TA confession: I'm sorry, but most of your children (my students) are average

As a former TA (1980s) and professor (1990s) at two different elite universities, I was very aware that grading serves two functions. As a faculty member, I gave what I considered intellectually honest grades on each assignment because I though students deserved and could learn from a realistic assessment of how close or far they were from doing excellent work. Then at the end of the term, I curved so that final grades (i.e. What went to the outside world (including university administrators) and would be used to rank and sort) were consistent AFAICT with campus norms. Not hard to do – same data, just a different scale and no one complains when their final grade is higher than they expected. Basically, I thought I owed my students a first class education but didn’t think that the price of getting one should be a GPA that punished you for your ambition.

As a TA, I did whatever the prof told us to --though the person I taught for the most had a very collaborative approach to grading and worked hard to ensure fairness across sections. The course as a whole had the rep of being a hard one to get an A in.

Abstractly, I would have been delighted to have a class in which everyone earned an A on the intellectually honest scale. And, in that case, I wouldn’t have adopted the conventional curve for final grades. But, in reality, there was never a risk of that. Most of the work I saw was B level work. Acceptable but not stellar in any respect. Had some kids who produced great work, some who produced very promising work, and some who basically shat on paper. I gave detailed and helpful comments on essays and held lots of office hours after returning them. The kids who cared about why they got a low grade generally improved. But most didn’t take advantage of feedback.

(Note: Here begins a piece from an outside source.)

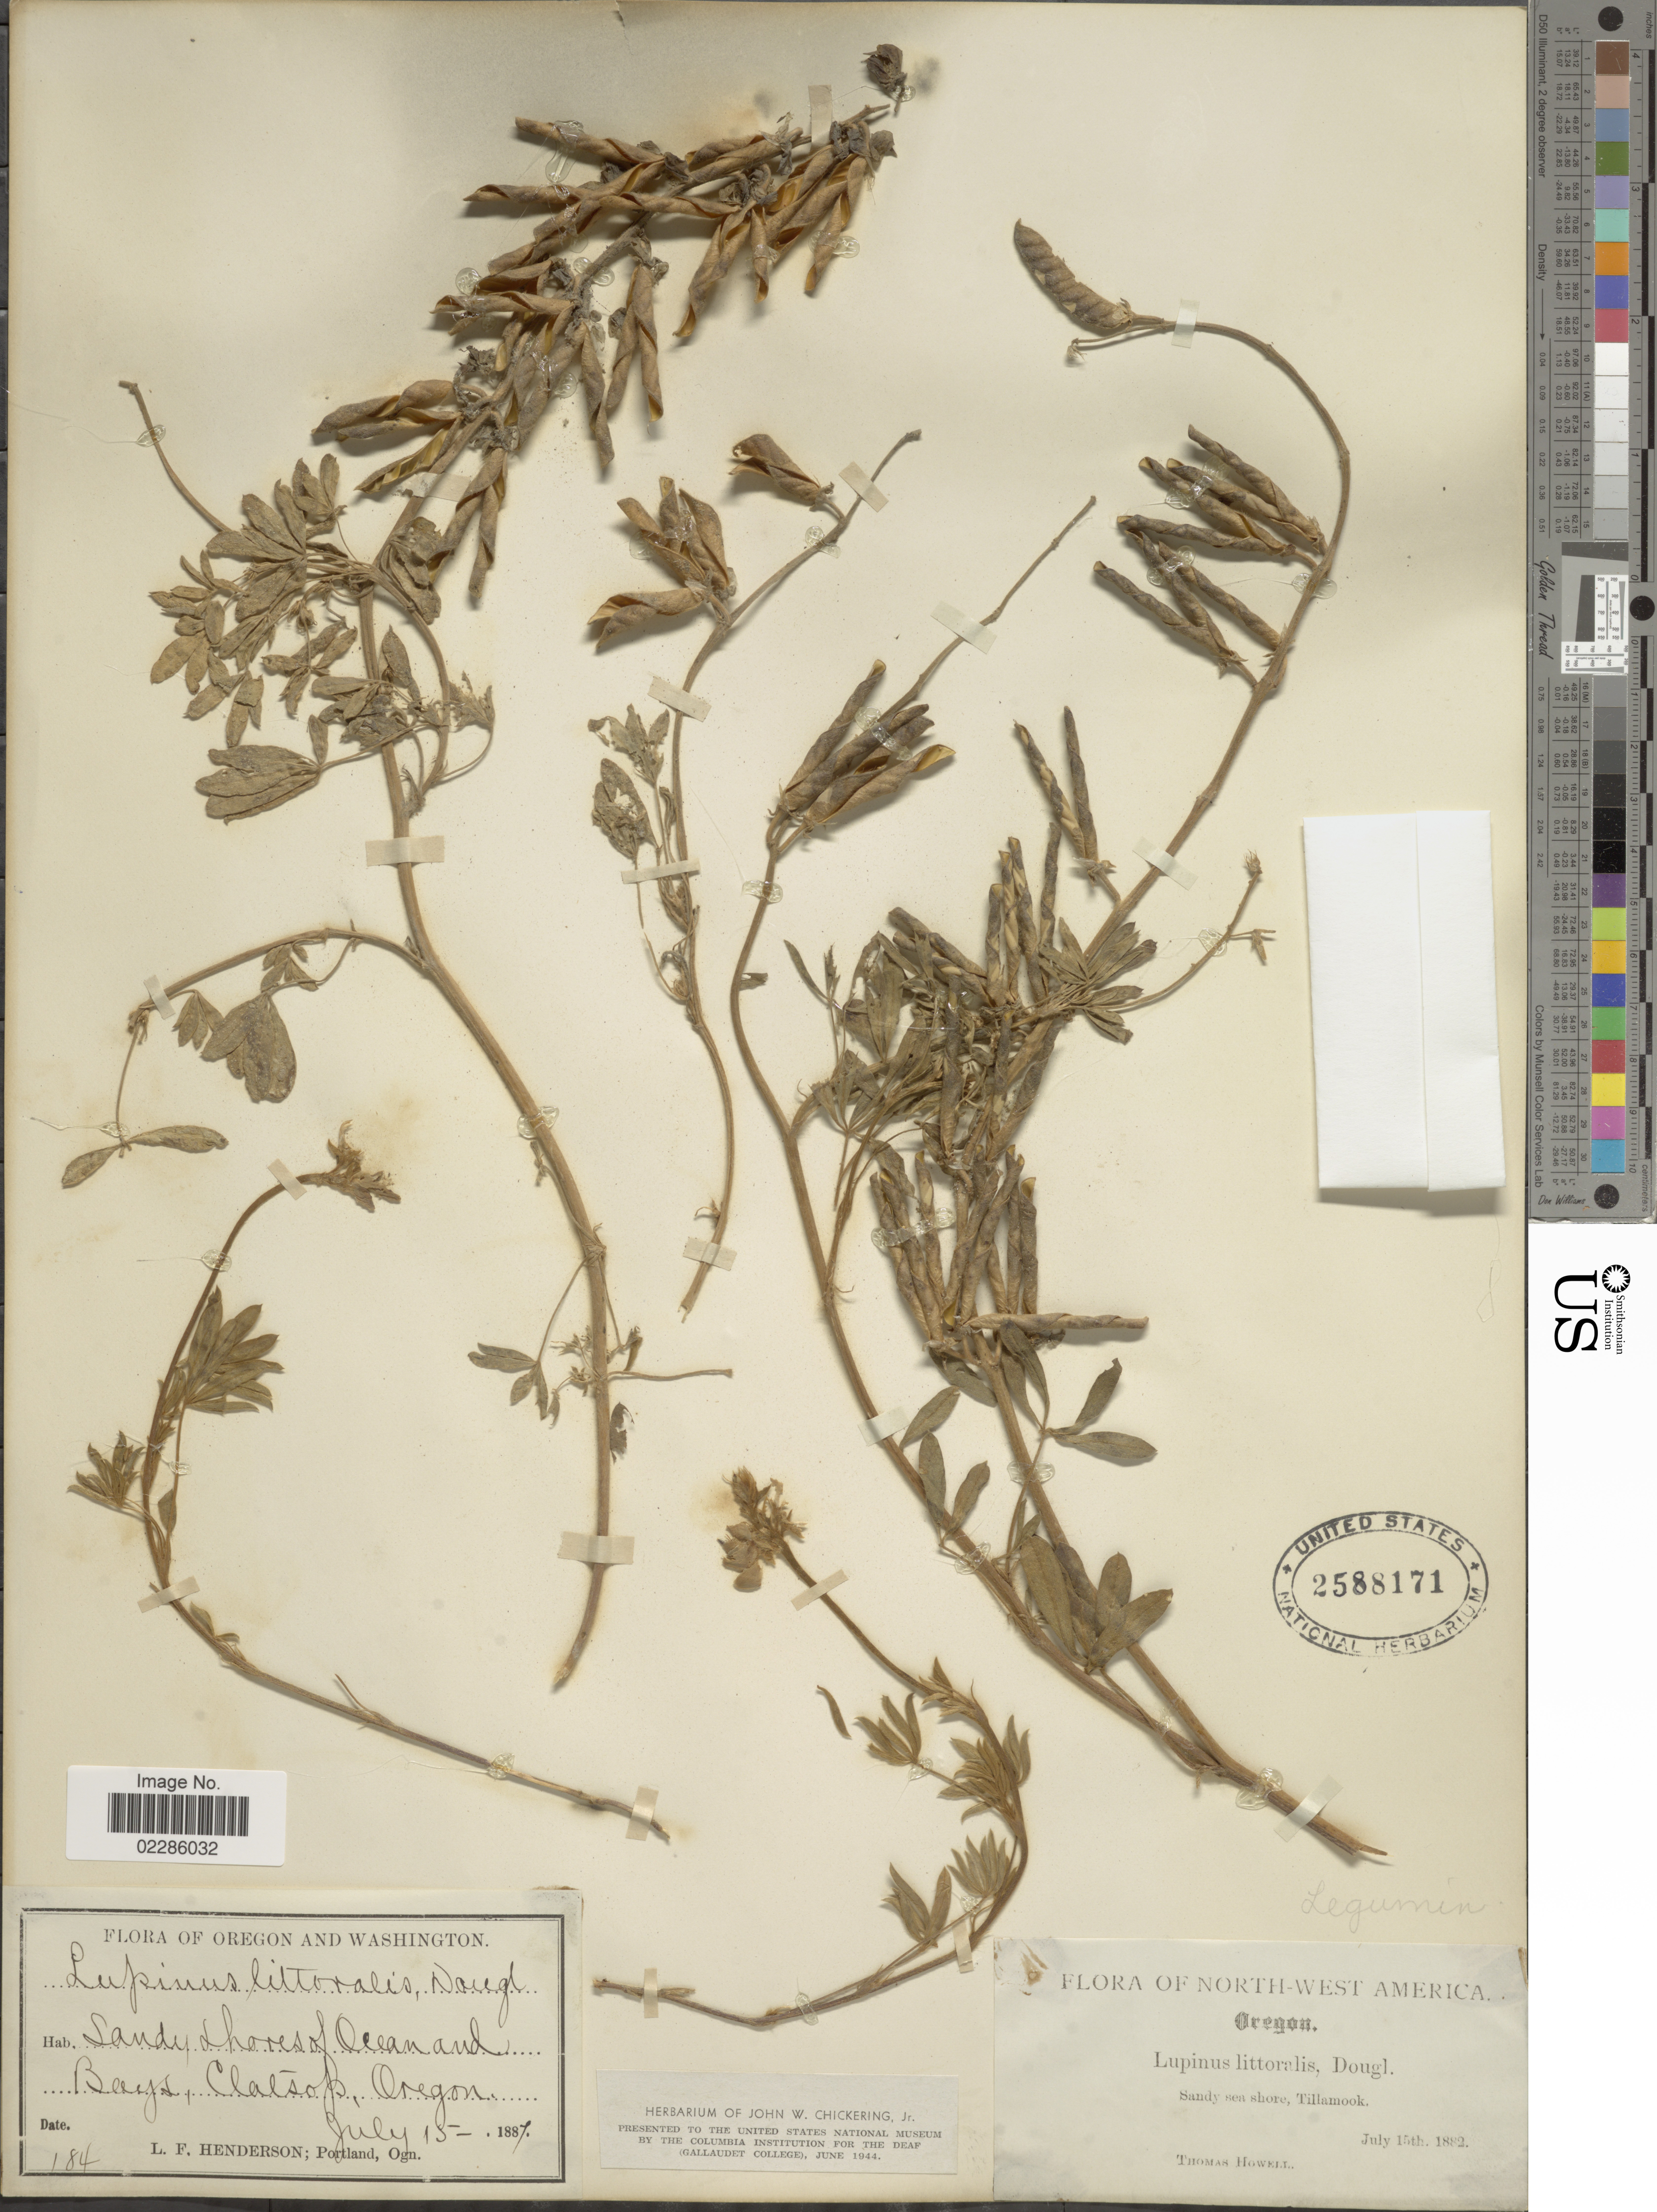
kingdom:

One interesting data point for me came from anonymous surveys I conducted of time spent reading/studying outside of class. Very few students reported more than 2 hours a week (in a course where readings probably averaged 250 pages a week). It was a real shocker to me because, as an undergrad at a peer institution I probably spent over 10 hours a week per class on coursework. That wasn’t abnormal among my college friends, but, in retrospect, we may have been atypical.